Connection & Routing

• "ANTHROPIC_BASE_URL" Points Claude to the local llama.cpp instance instead of the cloud

• "ANTHROPIC_API_KEY" Bypasses the mandatory Claude login

Context Window & Memory Management

• "CLAUDE_CODE_AUTO_COMPACT_WINDOW" Defines the precise token limit where claude auto-compacts the conversation.

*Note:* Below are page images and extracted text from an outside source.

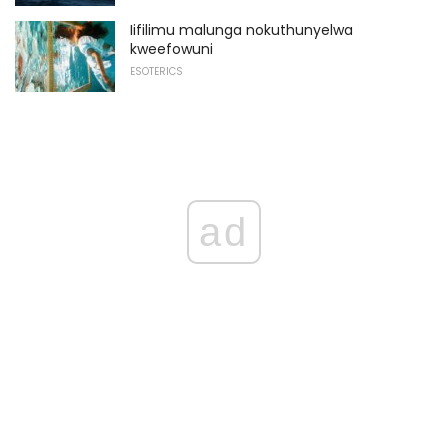
Iifilimu malunga nokuthunyelwa
kweefowuni
ESOTERICS
ad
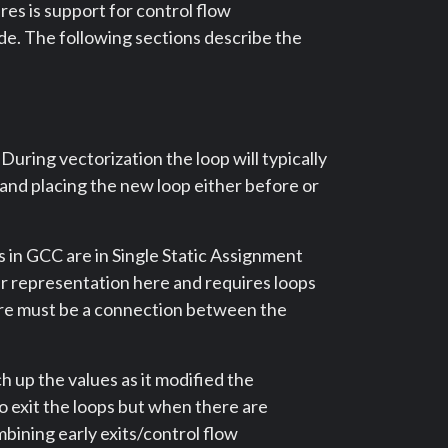
es is support for control flow
de. The following sections describe the
uring vectorization the loop will typically
p and placing the new loop either before or
 in GCC are in Single Static Assignment
er representation here and requires loops
ere must be a connection between the
h up the values as it modified the
 exit the loops but when there are
mbining early exits/control flow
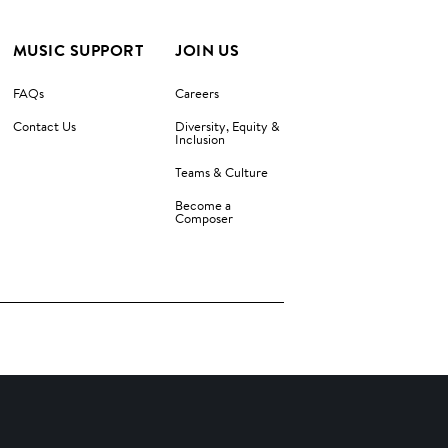
MUSIC SUPPORT
JOIN US
FAQs
Careers
Contact Us
Diversity, Equity &
Inclusion
Teams & Culture
Become a
Composer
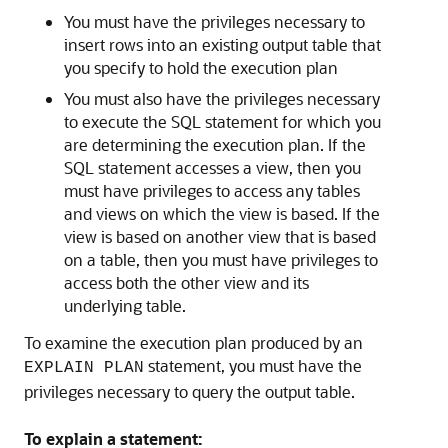
You must have the privileges necessary to
insert rows into an existing output table that
you specify to hold the execution plan
You must also have the privileges necessary
to execute the SQL statement for which you
are determining the execution plan. If the
SQL statement accesses a view, then you
must have privileges to access any tables
and views on which the view is based. If the
view is based on another view that is based
on a table, then you must have privileges to
access both the other view and its
underlying table.
To examine the execution plan produced by an
statement, you must have the
EXPLAIN PLAN
privileges necessary to query the output table.
To explain a statement:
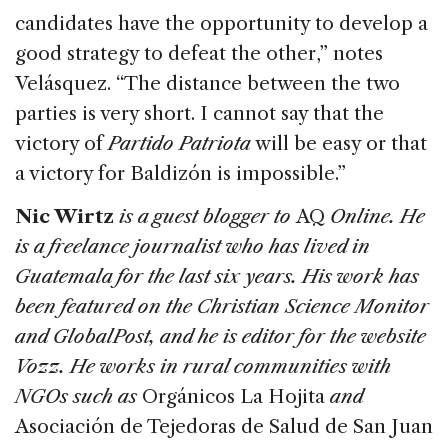
candidates have the opportunity to develop a
good strategy to defeat the other,” notes
Velásquez. “The distance between the two
parties is very short. I cannot say that the
victory of
Partido Patriota
will be easy or that
a victory for Baldizón is impossible.”
Nic Wirtz
is a guest blogger to
AQ
Online. He
is a freelance journalist who has lived in
Guatemala for the last six years. His work has
been featured on the Christian Science Monitor
and GlobalPost, and he is editor for the website
Vozz. He works in rural communities with
NGOs such as
Orgánicos La Hojita
and
Asociación de Tejedoras de Salud de San Juan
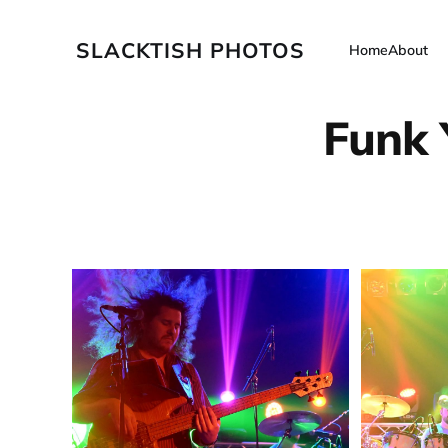
SLACKTISH PHOTOS
Home
About
Funk 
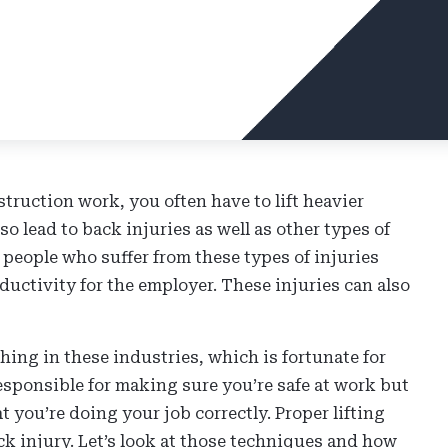
truction work, you often have to lift heavier
lso lead to back injuries as well as other types of
 people who suffer from these types of injuries
ductivity for the employer. These injuries can also
ing in these industries, which is fortunate for
esponsible for making sure you’re safe at work but
at you’re doing your job correctly. Proper lifting
k injury. Let’s look at those techniques and how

This should be smaller than the total context window to add a safety buffer.

• "API_FORCE_IDLE_TIMEOUT" Gives the local model more time to respond to Claude.

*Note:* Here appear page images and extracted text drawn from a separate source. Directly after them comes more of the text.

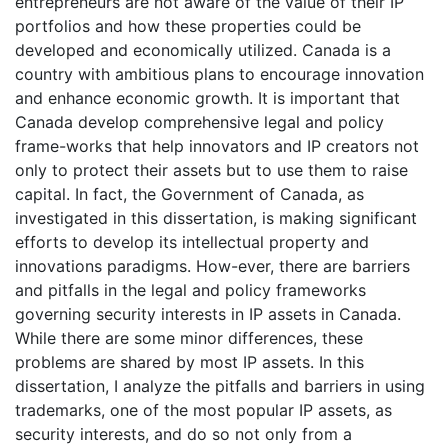
entrepreneurs are not aware of the value of their IP
portfolios and how these properties could be
developed and economically utilized. Canada is a
country with ambitious plans to encourage innovation
and enhance economic growth. It is important that
Canada develop comprehensive legal and policy
frame-works that help innovators and IP creators not
only to protect their assets but to use them to raise
capital. In fact, the Government of Canada, as
investigated in this dissertation, is making significant
efforts to develop its intellectual property and
innovations paradigms. How-ever, there are barriers
and pitfalls in the legal and policy frameworks
governing security interests in IP assets in Canada.
While there are some minor differences, these
problems are shared by most IP assets. In this
dissertation, I analyze the pitfalls and barriers in using
trademarks, one of the most popular IP assets, as
security interests, and do so not only from a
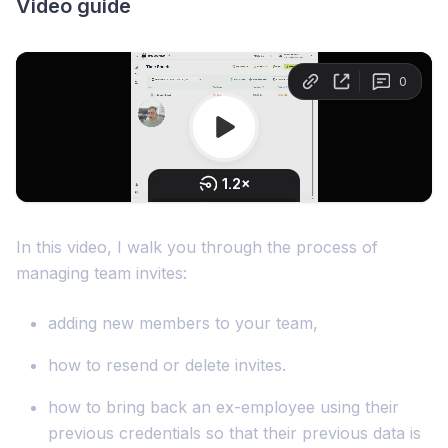
Video guide
In this video, I walk you through the process of
managing team invites:
adding new members to your team,
how to resend or delete invites.
how to bring back an ex-employee using their
previous credentials so that their previous data is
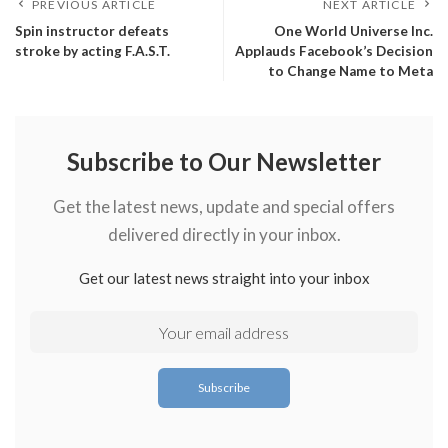
PREVIOUS ARTICLE
NEXT ARTICLE
Spin instructor defeats
One World Universe Inc.
stroke by acting F.A.S.T.
Applauds Facebook’s Decision
to Change Name to Meta
Subscribe to Our Newsletter
Get the latest news, update and special offers
delivered directly in your inbox.
Get our latest news straight into your inbox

System Prompt & Prompt Cache Preservation

• "CLAUDE_CODE_SIMPLE" Strips away non-essential UI formatting elements, dense visual themes, and unnecessary terminal state rendering, preserving the limited context window.

• "CLAUDE_CODE_DISABLE_GIT_INSTRUCTIONS" By default, Claude will insert a large amount of context from git into the system prompt every turn, this prevents caching of the prompt and degrades performance, adding this flag disables it.

• "CLAUDE_CODE_DISABLE_NONESSENTIAL_TRAFFIC" Disables background diagnostics and telemetry, keeping the environment completely local.

Global Target Engine

"model" defines which model you will use by default. Importantly, it must match the model alias defined in llama.cpp. The [64k] suffix is a hint to Claude as to what the model maximum context window is. This will help Claude not to be overly eager when indexing local filesystems to preserve your context.

Tip

Again I recommend going back and forth with Gemini to find a set of configurations that will work best for your hardware.

With Claude configured, open up a shell and type:

claude

Congratulations! You now have a fully-local Claude Code instance backed by llama.cpp!

VSCode Plugin Still Works!

The Claude Code VS Code Plugin still works provided you follow the steps for using third party providers, namely, disabling the login prompt.

With that, you should be good to open up the Claude Code extension and get coding!

Additional Reading

• What Is the Best Local LLM for Coding in 2026? by Anubhav

• Local LLMs in Real Work: Gemma 4, Qwen 3.6, and Qwen Coder by Tort Mario

Delve Data

• llama.cpp provides direct, fine-grained control over model inference without middleware abstractions, enabling aggressive optimization for high-performance local deployment.
• Hugging Face hosts a diverse ecosystem of models with different trade-offs between parameter count, reasoning capability, and memory footprint.
• Community-optimized model variants unlock domain-specific performance without retraining from scratch.
• Claude Code's configurable settings (CLAUDE_CODE_SIMPLE, CLAUDE_CODE_DISABLE_GIT_INSTRUCTIONS, context windows) preserve limited local inference budgets by stripping away telemetry and non-essential traffic.
• Port aliasing (port 11434 mirrors native Ollama) enables seamless drop-in compatibility with extensions and IDE plugins without custom API configurations.
• Using local LLMs with Claude Code enables private, offline AI-assisted development with full control over inference parameters and model behavior.